*** Opening of INFORMATION SUPPLIED ***
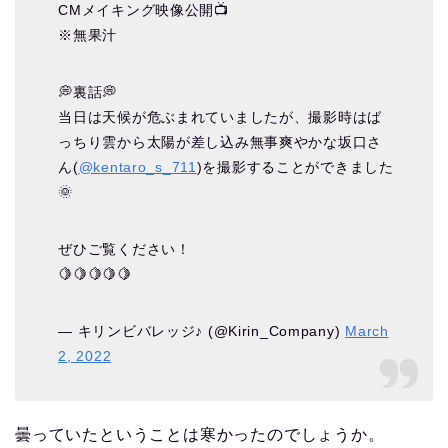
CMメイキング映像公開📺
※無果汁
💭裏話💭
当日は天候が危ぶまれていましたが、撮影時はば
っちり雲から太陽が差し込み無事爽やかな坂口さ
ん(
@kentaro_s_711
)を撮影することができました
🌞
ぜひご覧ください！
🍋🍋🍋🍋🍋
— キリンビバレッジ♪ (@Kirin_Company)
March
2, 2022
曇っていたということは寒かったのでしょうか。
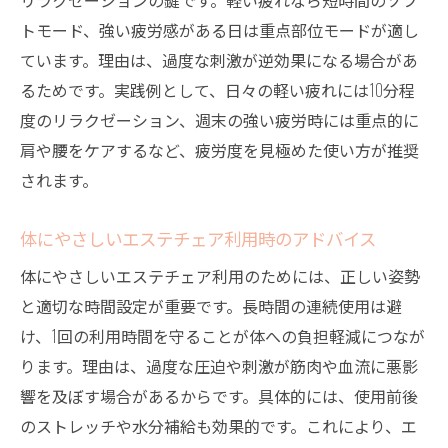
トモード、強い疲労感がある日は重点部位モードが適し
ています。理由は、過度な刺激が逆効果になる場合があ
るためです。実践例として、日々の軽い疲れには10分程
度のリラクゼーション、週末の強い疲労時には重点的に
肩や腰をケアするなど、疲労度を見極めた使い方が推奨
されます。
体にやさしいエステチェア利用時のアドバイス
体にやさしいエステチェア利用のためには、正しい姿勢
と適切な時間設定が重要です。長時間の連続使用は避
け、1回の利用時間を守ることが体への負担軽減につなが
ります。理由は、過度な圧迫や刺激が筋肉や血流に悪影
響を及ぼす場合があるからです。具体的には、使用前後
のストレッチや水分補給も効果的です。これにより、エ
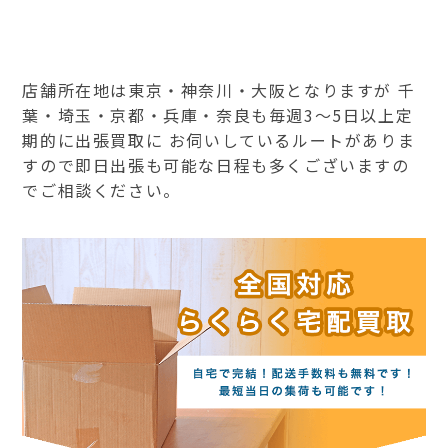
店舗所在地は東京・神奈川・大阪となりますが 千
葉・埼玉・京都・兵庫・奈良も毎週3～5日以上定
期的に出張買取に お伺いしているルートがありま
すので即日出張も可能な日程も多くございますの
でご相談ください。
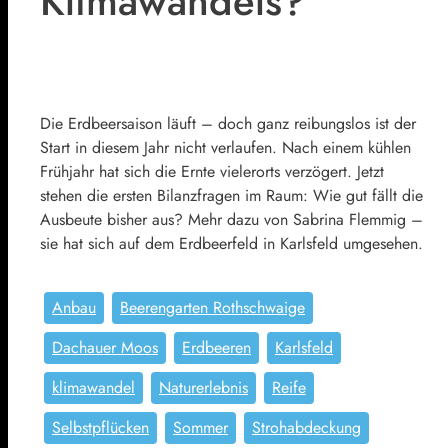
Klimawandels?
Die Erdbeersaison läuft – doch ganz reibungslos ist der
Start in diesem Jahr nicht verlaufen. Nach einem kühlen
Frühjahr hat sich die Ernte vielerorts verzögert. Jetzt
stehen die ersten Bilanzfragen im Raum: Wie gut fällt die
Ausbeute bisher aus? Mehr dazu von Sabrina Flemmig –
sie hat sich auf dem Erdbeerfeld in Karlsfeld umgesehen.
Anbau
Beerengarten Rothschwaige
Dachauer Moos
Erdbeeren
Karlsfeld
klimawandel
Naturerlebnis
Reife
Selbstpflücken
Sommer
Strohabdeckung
*** Close of INFORMATION SUPPLIED ***
> _PROBLEM DETAILS_: Copy each line of the listing that includes "Karlsfeld".

> _WRITTEN ANSWER_:
sie hat sich auf dem Erdbeerfeld in Karlsfeld umgesehen.
Karlsfeld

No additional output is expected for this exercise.